"The warrior is always in hope that there will be no more wars." —Steve Fletcher, team leader at the Tampa Vet Center
Sitting in his office at the Tampa Vet Center, it´s all Steve Fletcher can do to speak softly. He whispers, but not like a kid with a secret. Steve Fletcher whispers like a kid who has done something so great he doesn´t quite know how to tell you what it was.
Fletcher is about as nondescript as the storefront he works out of. Wearing a pair of jeans and a green ¨Vet Center¨ golf shirt, he doesn´t want to be mistaken for a doctor. And the Center, which sits well off the street in a one-story brick office building at 8900 N. Armenia in Tampa, doesn´t want to be mistaken for a hospital. That´s the point. The Tampa Vet Center (TVC) is a place where vets can go for help without having to deal with white coats and paperwork.
The TVC, which sees an average of 400 clients a month, is a modern-day version of the community centers that began popping up around the country in the wake of the Vietnam War. These centers, now a part of the Department of Veterans Affairs, led the way in recognizing and counseling PTSD sufferers. Though TVC works in tandem with Tampa Bay´s two largest VA hospitals, its mission is still to offer an alternative to the hospitals´ long lines, crowded parking lots and endless paperwork.
It is a small operation; four combat vets sitting in a quiet office, willing to talk. And as veterans suffering from PTSD begin to pour out of Iraq, Fletcher and the TVC often act as first responders.
¨Someone needs to acknowledge their trauma,¨ says Fletcher. ¨And it needs to be another combat vet.¨
Fletcher — who, like many VA counselors, is a Vietnam vet — keeps mementos of that war around his office. A North Vietnamese army hat, complete with a small red star, sits on the top of the wooden bookshelf behind the desk. On the shelf below it is a North Vietnamese flag. And below that, isolated off to the side, is a grenade.
Though TVC treats veterans of every American conflict since WWII, the majority of its clients were in Vietnam. And for many veterans of that war, the current conflict in Iraq has revived memories of what they went through 30 years ago.
¨Anytime you have a war and it´s in the media, any combat vet is going to be affected,¨ Fletcher says. ¨You´re being reminded of your trauma.¨
That´s what makes Steve Fletcher´s job a challenge. He is a counselor, yes, but he is also a soldier who needs counseling. It might be complicated, but that dual understanding allows Fletcher to know what the men and women who seek his help are looking for.
He knows, for example, that they don´t want to be kept waiting. Not because they´ll become impatient, he says, but because many vets carry so much survivor guilt that even putting themselves in front of another vet in line is too much to bear. He also knows to take his time before asking for a name or address during a vet´s first visit.

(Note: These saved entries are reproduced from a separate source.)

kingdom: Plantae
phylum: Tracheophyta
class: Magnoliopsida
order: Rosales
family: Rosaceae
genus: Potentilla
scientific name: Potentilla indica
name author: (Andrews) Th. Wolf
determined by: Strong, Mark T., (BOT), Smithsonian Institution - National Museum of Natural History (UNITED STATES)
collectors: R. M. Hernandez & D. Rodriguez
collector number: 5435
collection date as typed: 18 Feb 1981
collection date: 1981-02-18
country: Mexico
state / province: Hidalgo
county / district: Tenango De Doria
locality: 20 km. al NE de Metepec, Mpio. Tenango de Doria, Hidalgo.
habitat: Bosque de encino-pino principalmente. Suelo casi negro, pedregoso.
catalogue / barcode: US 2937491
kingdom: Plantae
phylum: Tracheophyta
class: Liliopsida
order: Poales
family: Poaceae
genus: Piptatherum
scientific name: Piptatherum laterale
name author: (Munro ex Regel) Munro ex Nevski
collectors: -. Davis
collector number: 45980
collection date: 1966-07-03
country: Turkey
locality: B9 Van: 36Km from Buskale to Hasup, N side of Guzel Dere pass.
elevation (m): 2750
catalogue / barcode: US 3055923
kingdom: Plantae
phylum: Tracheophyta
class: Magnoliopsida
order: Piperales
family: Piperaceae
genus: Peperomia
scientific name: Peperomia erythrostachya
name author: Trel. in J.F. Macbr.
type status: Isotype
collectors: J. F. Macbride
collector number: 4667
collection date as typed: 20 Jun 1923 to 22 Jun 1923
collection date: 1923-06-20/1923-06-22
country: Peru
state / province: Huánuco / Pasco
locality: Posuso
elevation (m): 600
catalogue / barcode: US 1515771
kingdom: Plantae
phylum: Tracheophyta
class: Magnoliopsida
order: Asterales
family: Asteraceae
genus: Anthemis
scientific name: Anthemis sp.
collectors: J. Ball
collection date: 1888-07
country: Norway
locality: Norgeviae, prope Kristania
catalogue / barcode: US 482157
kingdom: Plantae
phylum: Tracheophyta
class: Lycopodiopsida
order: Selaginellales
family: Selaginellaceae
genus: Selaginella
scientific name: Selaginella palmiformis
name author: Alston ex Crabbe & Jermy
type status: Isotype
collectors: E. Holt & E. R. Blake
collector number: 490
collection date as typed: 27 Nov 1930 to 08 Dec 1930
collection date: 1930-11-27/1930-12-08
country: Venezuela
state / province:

And Fletcher knows to keep the place quiet. A white noise machine sits in the hallway just outside his office. If a client seems a little jittery, Fletcher will walk outside and flip the machine on. You can´t just offer anxiety support groups and marriage counseling and expect vets to open up. The little things, Fletcher says, are what make the difference.
But sometimes a soldier´s problems are just too big. Fletcher is not a psychiatrist and therefore can´t prescribe the anti-anxiety medicines often used to treat PTSD sufferers. If vets need medication or more intensive therapy, Fletcher will refer them to larger programs at James Haley or Bay Pines.
Like the hospitals, Taylor´s program could use more funds and more staff. But he´s determined to help vets, no matter what comes down from above.
¨They could cut our budget,¨ says Fletcher, who often carries a double load of clients, ¨and we would still be doing the work. Because you´ve got dedication out here. Money doesn´t affect us that much — we´d use our own money to reach out to these guys.¨
At his desk, Fletcher folds a worn black-and-white photocopy in half to try and explain what it´s like to come home from war. On one side of the fold is a photograph of half of a young man´s face. He´s a clean-shaven civilian.
Fletcher flips the picture over, revealing the other half of the same man´s face — only this time he´s a soldier, his face stubbled and dirty.
Then Fletcher unfolds the whole picture, revealing the striking image of a man clearly caught in two worlds at once. ¨We want to find this guy again,¨ he says, pointing to the civilian. Then he points to the soldier. ¨But we know this guy is never going to leave.¨
He knows because Steve Fletcher, the soldier, never left either.